The default Kubernetes pod limit is 110 pods per node, regardless of resource availability. Even if your node has enough CPU and memory for 200 pods, you'll hit this hard limit first. Production clusters often override this with --max-pods-per-node, but consider network and storage implications before going beyond 110.

Why can't I run more pods even when my cluster looks empty?

How do I know if CPU or memory is limiting my pod capacity?
The calculator shows which resource is your bottleneck. If CPU-constrained, consider pods with lower CPU requests or nodes with more cores.
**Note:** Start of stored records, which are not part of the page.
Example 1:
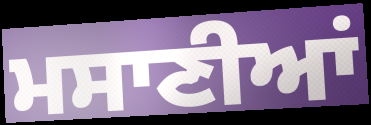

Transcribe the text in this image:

ਮਸਾਣੀਆਂ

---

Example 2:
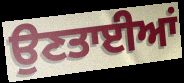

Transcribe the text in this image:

ਉਣਤਾਈਆਂ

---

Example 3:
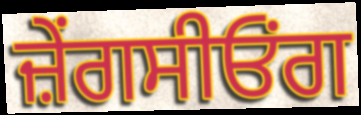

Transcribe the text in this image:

ਜ਼ੇਂਗਸੀਓਂਗ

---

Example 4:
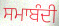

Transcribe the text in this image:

ਸਮਾਬੰਦੀ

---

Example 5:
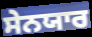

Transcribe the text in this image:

ਸੇਨਯਾਰ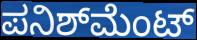
ಪನಿಶ್‌ಮೆಂಟ್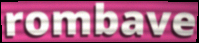
rombaveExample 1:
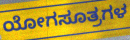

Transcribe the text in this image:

ಯೋಗಸೂತ್ರಗಳ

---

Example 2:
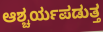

If memory-constrained, reduce pod memory requests or add nodes with more RAM. You can also check kubectl describe nodes to see actual resource allocation.
What happens if I don't set resource requests for my pods?
Pods without resource requests can be scheduled anywhere, but Kubernetes can't guarantee they'll have enough resources to run properly. This leads to resource contention, performance issues, and unpredictable pod evictions. Always set CPU and memory requests for production workloads.
Should I include system reserve in my capacity planning?
Yes, always reserve 10-20% of node capacity for kubelet, container runtime, and operating system processes. Cloud providers like AWS EKS automatically reserve resources, but self-managed clusters need manual configuration. Without system reserve, nodes become unstable under load.